Source code for the servicelog library and utilities is now available from the linux-diag project on SourceForge: There is user-level documentation (PDF) for servicelog available on SourceForge as well.

Why is servicelog different than other logging mechanisms, such as syslog? It’s intended to store entries that are only relevant to system service. The concept of a serviceable event is introduced, which is a single servicelog entry that contains enough information to identify a failure and to indicate how to repair it. This information will typically include:

  • a short description of the failure, including a reference code
  • identification of the physical location of a failing component (via location code, for example)
  • indication of severity of the failure and/or priority of the repair
  • pointers to documented procedures for repairing the failure (for example, PCI hotplug instructions for replacing a failing PCI adapter)

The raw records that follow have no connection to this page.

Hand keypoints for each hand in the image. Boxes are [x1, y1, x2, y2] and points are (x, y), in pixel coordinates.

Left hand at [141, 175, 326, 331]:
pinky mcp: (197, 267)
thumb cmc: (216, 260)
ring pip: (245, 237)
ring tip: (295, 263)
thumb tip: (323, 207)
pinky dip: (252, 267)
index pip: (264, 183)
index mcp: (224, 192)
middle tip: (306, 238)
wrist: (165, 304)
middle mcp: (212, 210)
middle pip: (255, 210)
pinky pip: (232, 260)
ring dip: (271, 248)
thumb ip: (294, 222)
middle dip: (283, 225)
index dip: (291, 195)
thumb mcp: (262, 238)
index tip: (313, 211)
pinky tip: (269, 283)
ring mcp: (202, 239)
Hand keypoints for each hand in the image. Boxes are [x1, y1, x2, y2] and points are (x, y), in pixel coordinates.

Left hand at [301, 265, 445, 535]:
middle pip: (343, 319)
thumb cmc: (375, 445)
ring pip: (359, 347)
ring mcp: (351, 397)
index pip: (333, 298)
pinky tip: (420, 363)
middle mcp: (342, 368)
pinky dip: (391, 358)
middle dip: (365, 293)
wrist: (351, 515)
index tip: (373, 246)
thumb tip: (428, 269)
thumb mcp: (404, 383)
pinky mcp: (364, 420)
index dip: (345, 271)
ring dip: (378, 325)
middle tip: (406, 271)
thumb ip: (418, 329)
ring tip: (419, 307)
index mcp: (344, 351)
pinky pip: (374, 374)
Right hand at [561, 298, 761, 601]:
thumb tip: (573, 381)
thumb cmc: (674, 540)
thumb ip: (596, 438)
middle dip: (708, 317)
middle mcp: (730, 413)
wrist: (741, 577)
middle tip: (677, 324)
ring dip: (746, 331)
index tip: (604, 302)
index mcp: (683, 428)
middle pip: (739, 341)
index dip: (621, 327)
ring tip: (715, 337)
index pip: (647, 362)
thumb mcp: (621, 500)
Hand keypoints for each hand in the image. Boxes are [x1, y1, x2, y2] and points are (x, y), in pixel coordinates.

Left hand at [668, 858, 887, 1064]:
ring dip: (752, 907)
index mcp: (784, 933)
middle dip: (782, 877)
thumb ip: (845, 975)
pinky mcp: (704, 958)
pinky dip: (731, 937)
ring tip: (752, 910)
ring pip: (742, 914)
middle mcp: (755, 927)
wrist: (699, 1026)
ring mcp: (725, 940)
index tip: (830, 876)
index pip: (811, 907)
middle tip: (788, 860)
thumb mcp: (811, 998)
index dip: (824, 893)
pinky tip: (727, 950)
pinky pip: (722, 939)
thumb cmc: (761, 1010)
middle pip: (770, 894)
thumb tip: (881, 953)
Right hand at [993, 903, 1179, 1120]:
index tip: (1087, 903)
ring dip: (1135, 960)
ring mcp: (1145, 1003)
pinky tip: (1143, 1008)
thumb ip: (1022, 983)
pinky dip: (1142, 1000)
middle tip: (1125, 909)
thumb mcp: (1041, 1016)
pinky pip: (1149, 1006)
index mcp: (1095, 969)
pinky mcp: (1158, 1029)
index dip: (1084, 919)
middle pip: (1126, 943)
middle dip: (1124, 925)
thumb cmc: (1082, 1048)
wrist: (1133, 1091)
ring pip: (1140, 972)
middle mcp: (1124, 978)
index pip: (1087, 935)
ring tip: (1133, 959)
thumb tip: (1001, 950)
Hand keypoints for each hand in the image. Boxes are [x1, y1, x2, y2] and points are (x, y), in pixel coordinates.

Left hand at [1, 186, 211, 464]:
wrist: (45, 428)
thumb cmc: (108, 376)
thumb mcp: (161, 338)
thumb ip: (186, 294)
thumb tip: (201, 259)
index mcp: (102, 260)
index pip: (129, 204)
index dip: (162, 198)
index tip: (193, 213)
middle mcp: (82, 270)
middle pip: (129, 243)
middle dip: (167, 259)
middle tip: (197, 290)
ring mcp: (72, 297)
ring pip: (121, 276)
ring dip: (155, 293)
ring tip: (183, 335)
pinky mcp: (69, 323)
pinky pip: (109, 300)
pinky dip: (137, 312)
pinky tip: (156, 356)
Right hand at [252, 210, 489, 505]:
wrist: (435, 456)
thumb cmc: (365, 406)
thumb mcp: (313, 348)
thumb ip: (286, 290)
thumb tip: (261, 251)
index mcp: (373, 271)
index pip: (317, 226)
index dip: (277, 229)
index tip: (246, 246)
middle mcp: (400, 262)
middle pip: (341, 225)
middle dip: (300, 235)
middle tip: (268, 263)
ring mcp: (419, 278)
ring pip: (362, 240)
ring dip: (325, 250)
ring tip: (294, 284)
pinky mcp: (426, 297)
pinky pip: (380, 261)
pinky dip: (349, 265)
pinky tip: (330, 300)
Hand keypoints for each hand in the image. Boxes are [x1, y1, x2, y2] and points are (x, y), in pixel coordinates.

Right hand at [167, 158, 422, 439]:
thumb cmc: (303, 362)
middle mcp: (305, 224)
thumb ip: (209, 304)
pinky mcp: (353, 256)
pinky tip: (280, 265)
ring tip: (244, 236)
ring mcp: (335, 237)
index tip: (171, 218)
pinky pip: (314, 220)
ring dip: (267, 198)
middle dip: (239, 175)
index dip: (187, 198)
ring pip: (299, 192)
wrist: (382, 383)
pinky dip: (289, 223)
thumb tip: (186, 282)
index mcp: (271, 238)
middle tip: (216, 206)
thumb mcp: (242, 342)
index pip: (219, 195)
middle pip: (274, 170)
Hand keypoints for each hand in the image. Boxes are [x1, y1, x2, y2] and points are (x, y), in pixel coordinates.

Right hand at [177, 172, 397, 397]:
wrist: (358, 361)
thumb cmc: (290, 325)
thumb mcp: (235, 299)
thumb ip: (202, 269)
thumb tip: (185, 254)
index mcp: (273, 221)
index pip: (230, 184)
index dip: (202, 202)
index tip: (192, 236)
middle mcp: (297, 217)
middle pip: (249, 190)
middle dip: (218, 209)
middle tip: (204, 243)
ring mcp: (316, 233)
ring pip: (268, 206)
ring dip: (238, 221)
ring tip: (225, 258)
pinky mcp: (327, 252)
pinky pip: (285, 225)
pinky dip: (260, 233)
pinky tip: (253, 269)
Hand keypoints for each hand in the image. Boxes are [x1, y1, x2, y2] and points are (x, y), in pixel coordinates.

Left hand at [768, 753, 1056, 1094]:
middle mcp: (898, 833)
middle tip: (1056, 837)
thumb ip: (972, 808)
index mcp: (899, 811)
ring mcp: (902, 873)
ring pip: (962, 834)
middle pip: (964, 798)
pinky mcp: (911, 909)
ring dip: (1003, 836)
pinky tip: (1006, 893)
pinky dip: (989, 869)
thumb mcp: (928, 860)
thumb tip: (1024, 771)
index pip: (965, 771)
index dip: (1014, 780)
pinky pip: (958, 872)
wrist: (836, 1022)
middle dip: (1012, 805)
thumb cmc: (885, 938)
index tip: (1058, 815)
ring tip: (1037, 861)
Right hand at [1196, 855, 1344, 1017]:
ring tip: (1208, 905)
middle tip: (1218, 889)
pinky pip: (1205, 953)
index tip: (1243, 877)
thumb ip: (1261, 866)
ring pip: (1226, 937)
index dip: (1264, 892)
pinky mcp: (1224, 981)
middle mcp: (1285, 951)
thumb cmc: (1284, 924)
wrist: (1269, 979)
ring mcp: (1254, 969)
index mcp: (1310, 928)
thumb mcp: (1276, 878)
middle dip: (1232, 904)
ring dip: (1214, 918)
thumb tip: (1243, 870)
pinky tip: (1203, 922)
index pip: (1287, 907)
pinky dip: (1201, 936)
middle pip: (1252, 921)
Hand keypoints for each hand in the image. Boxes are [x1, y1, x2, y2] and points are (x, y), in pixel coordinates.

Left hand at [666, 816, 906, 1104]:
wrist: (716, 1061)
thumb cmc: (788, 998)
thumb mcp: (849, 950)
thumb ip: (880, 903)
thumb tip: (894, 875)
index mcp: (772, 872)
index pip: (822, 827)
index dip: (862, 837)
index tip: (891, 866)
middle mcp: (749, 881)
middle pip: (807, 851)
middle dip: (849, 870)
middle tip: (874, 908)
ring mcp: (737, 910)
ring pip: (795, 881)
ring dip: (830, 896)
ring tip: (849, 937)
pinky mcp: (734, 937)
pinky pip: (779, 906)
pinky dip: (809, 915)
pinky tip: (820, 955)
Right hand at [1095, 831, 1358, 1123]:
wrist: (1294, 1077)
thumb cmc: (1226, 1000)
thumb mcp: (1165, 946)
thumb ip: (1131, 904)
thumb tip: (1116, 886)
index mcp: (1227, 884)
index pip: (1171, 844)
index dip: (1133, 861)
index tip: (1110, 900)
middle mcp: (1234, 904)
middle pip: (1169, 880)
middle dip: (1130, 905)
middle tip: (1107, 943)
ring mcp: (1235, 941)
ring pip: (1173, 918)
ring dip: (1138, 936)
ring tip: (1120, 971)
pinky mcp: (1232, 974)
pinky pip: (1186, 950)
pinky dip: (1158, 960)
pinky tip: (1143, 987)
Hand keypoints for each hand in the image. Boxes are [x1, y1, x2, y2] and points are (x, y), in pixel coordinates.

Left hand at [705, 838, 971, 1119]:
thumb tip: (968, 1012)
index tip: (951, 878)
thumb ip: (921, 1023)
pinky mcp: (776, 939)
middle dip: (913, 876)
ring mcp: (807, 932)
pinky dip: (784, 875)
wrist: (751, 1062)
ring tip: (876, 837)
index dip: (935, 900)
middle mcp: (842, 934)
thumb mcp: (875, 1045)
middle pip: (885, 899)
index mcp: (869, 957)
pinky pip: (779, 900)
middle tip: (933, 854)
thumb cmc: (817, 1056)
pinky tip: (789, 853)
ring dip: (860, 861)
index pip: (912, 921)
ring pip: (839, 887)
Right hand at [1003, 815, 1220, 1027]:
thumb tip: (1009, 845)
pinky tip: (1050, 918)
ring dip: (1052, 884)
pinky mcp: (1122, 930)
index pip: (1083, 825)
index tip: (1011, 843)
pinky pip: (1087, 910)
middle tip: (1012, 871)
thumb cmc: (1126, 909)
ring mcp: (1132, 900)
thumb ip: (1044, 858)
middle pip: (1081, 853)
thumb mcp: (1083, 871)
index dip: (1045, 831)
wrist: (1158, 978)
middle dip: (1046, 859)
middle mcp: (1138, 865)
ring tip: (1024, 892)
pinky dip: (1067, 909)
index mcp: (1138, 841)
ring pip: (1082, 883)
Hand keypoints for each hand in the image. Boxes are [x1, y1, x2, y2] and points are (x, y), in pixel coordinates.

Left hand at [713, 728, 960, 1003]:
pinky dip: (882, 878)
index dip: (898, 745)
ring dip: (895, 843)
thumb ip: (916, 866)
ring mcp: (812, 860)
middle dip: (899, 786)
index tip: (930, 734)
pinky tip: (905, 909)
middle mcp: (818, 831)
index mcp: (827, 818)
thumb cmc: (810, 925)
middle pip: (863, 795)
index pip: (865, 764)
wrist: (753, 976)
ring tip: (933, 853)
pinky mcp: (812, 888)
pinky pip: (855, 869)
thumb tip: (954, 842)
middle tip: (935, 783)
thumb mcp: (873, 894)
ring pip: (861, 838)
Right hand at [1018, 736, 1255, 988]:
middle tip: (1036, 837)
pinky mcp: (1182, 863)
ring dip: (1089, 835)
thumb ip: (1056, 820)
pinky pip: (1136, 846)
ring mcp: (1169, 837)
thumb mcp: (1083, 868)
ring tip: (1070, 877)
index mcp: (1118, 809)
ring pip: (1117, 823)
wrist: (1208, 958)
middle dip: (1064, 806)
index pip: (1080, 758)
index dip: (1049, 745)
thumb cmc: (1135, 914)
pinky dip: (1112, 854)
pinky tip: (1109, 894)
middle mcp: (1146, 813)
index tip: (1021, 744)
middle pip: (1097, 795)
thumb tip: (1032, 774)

System management tools can register to be notified when new serviceable events are created (the Service Focal Point on the Hardware Management Console will be updated when a serviceable event is logged on a Linux partition on System p). When a failure is fixed (for example, a failed PCI adapter is replaced via a hotplug action), a repair action should be logged to servicelog, which will cause all of the relevant open serviceable events to be marked as “closed” (i.e., fixed). This will provide a complete history of all of the failures that have occurred on a system, as well as all of the repair actions that have taken place.

Servicelog is particularly useful with Linux on System p right now. The superior First Failure Data Capture (FFDC) facilities provided by System p will result in very informative servicelog entries to indicate a wide range of possible platform failures, and each reference code and repair procedure is documented in IBM’s eServer hardware InfoCenter.